** Raw data **
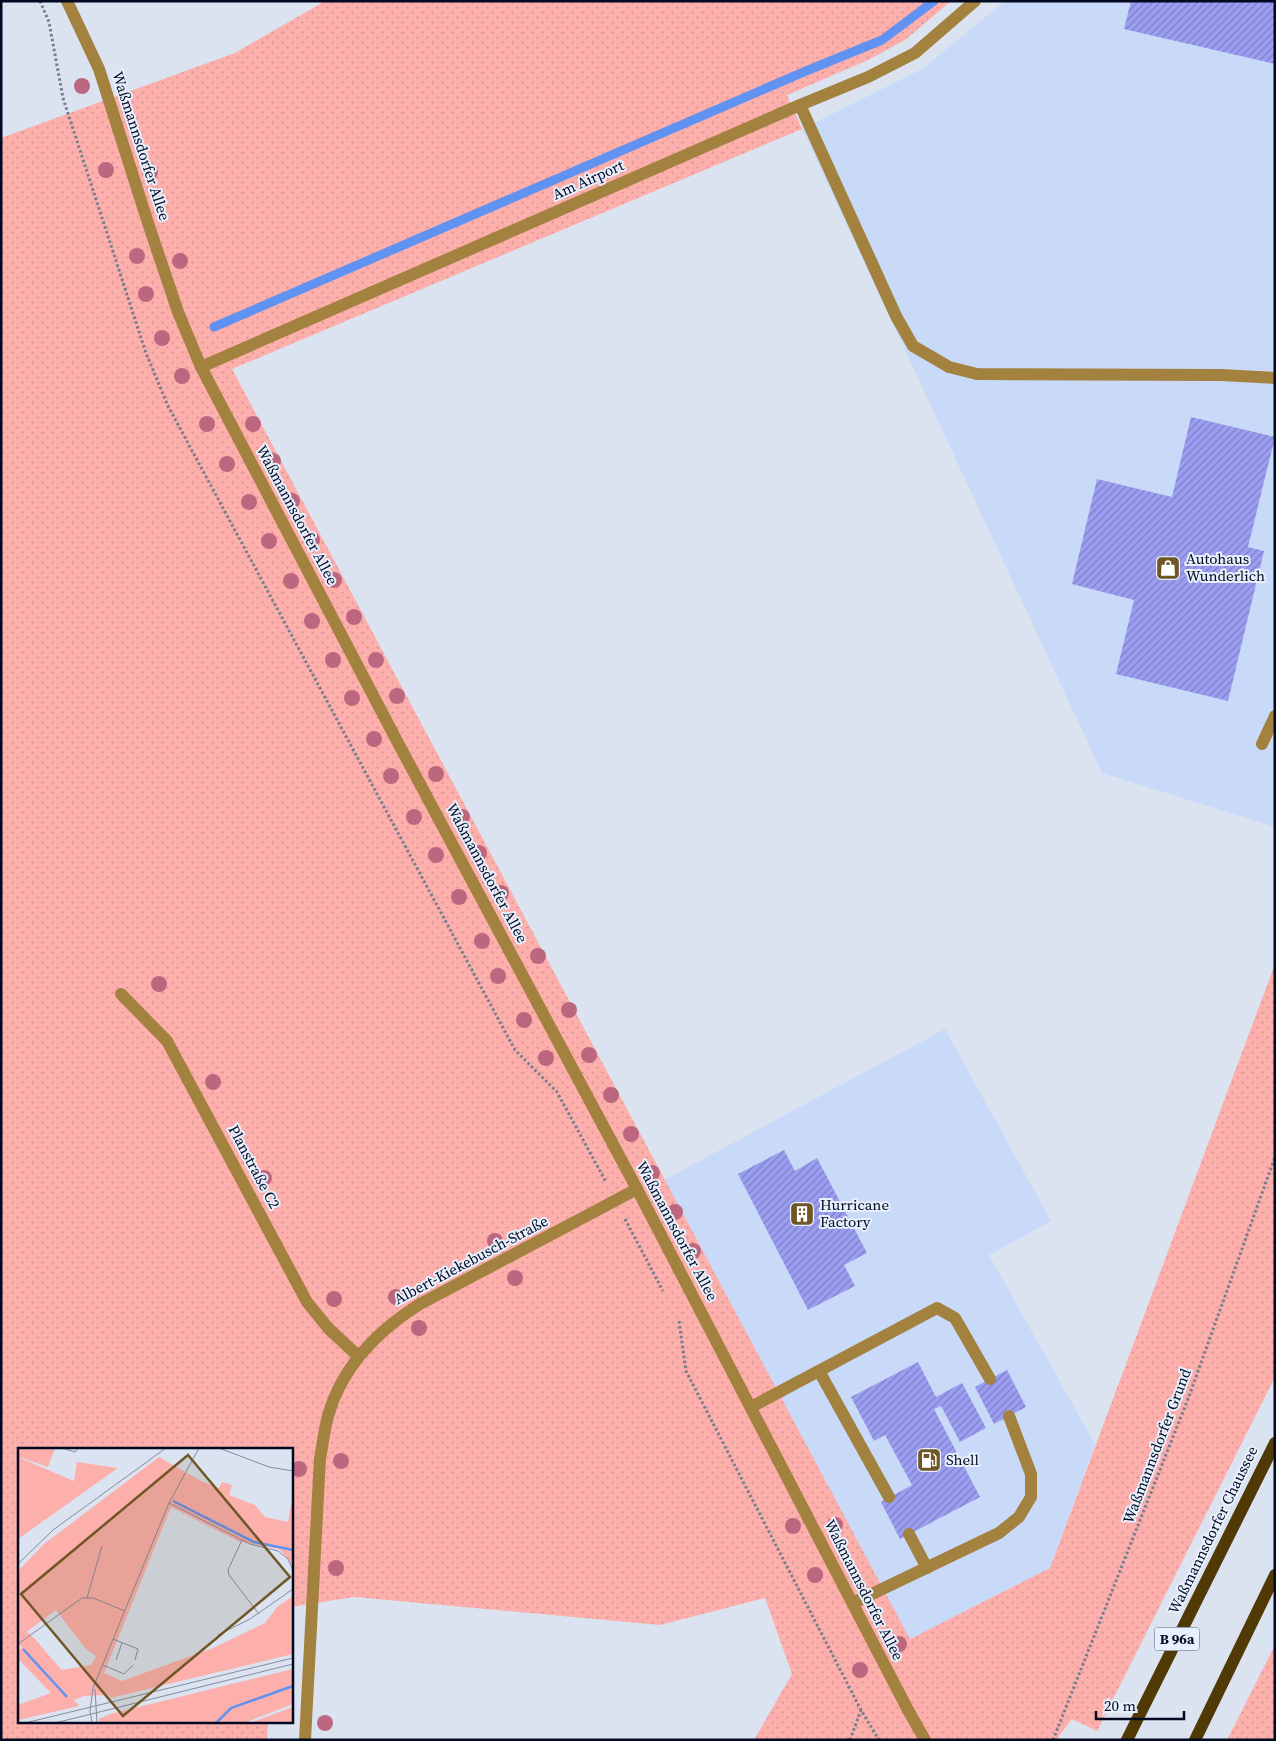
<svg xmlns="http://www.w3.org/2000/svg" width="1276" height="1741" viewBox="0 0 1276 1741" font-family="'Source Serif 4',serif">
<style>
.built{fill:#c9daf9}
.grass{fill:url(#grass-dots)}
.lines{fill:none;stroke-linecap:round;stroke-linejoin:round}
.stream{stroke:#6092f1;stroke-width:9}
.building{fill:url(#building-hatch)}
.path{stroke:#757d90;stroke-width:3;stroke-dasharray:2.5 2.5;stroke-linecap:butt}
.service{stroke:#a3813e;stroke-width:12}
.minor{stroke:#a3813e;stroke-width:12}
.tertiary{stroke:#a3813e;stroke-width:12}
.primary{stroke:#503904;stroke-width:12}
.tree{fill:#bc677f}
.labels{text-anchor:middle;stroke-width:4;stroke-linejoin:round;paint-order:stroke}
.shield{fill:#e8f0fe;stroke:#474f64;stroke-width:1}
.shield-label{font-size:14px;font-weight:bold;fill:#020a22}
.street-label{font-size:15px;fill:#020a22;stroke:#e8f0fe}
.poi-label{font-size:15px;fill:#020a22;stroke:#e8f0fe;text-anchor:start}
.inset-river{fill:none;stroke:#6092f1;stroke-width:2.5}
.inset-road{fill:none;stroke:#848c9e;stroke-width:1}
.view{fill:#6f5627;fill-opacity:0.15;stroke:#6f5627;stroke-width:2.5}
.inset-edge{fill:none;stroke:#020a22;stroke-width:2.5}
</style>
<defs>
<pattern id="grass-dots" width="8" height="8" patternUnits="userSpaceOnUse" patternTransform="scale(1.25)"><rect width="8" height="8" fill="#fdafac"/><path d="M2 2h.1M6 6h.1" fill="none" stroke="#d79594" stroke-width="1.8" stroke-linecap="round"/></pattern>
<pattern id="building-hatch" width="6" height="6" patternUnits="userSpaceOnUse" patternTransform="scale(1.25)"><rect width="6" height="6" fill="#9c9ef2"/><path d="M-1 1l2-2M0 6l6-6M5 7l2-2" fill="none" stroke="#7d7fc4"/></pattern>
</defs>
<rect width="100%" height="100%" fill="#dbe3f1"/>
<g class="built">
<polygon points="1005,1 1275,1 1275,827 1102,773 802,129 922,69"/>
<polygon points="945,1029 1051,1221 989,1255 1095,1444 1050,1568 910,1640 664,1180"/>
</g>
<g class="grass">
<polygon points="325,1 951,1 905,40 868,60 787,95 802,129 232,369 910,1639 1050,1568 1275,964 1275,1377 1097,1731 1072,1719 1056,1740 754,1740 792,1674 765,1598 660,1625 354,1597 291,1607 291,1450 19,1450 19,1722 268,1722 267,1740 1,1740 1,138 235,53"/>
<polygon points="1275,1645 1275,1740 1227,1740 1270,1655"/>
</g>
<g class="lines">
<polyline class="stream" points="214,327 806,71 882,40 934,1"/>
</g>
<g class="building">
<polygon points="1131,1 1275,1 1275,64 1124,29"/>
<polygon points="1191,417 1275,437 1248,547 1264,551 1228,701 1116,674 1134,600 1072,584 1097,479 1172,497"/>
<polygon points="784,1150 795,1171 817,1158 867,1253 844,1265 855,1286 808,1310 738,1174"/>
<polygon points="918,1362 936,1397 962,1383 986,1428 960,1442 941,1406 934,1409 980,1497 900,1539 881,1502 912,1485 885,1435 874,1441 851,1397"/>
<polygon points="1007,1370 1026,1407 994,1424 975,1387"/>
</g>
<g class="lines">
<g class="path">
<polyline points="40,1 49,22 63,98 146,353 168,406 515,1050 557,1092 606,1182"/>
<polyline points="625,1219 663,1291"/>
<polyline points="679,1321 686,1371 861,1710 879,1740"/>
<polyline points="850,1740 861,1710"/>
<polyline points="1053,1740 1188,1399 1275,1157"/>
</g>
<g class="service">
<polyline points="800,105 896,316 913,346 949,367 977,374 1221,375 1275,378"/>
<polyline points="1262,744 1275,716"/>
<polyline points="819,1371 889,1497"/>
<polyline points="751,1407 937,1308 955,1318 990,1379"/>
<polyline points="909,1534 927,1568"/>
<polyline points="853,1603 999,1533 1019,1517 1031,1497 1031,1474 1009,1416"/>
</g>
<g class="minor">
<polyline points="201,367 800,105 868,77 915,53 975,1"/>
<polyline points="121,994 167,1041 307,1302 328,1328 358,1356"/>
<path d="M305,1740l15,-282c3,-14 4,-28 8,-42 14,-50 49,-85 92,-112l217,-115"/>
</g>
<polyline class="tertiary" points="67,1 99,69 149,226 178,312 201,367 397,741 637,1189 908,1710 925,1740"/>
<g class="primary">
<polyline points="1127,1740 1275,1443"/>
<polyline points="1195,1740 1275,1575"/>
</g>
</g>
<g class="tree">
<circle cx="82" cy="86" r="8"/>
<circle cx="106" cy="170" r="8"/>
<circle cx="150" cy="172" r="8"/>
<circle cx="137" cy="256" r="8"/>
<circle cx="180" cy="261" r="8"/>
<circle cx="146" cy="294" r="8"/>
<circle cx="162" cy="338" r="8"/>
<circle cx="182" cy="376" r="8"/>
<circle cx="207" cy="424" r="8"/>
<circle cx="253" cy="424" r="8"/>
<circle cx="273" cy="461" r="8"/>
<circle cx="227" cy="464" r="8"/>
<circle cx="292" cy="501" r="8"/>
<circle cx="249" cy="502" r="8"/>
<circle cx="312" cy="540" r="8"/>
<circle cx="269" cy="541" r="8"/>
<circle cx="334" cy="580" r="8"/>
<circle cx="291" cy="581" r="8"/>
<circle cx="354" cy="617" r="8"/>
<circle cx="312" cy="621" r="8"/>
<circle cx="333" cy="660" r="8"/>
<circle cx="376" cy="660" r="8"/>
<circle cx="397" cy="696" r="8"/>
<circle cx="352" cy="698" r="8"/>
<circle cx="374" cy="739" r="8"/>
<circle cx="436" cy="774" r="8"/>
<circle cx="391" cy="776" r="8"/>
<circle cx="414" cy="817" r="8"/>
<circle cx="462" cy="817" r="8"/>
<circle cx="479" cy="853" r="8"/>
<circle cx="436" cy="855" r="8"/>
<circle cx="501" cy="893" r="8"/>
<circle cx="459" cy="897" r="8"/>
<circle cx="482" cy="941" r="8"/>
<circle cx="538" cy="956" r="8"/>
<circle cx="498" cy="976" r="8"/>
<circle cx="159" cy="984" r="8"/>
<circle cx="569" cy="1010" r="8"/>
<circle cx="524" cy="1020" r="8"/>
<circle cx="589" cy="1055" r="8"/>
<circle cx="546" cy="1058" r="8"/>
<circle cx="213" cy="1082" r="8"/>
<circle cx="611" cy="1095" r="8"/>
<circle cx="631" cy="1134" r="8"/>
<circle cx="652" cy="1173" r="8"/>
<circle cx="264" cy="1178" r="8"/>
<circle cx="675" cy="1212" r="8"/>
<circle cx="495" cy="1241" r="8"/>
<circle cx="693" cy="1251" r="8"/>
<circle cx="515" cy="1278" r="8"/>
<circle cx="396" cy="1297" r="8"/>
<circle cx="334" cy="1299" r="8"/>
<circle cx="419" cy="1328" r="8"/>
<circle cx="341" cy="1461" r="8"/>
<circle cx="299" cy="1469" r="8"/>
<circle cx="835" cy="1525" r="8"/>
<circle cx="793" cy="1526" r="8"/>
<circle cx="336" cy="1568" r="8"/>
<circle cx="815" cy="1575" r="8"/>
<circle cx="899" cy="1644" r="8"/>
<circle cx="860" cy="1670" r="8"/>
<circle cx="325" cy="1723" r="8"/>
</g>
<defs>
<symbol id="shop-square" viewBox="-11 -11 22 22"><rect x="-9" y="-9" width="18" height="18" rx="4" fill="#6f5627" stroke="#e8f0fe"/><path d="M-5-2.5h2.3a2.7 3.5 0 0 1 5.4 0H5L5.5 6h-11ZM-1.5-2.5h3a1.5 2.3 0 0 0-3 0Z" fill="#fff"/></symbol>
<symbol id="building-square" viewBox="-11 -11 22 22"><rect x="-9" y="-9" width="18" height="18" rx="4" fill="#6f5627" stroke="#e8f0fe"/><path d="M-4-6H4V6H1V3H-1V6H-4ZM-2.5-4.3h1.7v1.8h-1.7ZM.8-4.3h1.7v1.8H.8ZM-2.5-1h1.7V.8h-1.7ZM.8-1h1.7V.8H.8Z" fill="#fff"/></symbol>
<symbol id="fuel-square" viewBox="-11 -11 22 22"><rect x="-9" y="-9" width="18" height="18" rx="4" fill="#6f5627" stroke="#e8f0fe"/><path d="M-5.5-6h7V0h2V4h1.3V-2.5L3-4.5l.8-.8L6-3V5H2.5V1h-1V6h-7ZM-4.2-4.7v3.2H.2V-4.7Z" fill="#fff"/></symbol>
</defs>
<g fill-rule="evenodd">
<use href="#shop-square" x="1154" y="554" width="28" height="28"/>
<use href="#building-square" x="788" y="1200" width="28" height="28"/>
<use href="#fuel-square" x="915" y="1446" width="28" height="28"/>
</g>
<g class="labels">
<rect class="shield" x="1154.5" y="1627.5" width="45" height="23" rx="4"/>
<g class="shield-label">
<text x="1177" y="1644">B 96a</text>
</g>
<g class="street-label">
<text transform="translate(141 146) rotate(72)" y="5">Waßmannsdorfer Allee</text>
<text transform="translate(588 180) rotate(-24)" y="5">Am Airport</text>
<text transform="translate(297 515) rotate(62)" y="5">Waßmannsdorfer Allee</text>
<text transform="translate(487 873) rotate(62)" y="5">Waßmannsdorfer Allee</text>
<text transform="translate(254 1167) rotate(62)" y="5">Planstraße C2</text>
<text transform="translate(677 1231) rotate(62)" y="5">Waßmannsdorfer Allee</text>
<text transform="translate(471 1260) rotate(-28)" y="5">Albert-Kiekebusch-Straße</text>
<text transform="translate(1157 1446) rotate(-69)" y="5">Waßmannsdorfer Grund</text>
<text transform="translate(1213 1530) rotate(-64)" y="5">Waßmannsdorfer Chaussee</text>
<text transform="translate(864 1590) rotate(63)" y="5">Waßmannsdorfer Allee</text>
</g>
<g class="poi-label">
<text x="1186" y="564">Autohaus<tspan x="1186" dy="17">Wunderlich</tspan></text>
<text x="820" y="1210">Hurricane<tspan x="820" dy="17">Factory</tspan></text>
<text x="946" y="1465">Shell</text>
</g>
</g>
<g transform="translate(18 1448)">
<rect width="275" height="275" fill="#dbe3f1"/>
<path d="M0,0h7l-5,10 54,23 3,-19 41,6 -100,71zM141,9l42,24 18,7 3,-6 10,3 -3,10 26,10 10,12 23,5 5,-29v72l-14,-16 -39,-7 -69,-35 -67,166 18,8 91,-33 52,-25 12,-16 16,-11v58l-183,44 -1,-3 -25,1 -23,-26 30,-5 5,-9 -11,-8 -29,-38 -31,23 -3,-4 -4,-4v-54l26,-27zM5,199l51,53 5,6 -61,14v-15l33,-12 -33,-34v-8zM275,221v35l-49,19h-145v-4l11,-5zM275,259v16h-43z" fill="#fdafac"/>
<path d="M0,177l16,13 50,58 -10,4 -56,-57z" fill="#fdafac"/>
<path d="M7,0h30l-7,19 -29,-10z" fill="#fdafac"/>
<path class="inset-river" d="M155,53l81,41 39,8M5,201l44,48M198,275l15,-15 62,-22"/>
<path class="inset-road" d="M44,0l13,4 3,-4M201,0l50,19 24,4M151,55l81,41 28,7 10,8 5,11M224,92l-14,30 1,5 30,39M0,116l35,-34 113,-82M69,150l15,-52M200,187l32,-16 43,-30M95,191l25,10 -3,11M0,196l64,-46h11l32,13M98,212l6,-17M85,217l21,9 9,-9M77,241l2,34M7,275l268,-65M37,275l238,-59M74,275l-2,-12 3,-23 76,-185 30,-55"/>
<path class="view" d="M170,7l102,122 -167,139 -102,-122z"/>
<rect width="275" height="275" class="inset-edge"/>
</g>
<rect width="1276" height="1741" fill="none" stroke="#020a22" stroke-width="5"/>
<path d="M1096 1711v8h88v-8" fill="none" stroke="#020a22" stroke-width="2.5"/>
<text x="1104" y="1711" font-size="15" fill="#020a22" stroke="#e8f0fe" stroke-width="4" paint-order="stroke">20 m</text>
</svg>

** Activity **
From the records above, return each line where "linejoin" occurs.

** Task answer **
.lines{fill:none;stroke-linecap:round;stroke-linejoin:round}
.labels{text-anchor:middle;stroke-width:4;stroke-linejoin:round;paint-order:stroke}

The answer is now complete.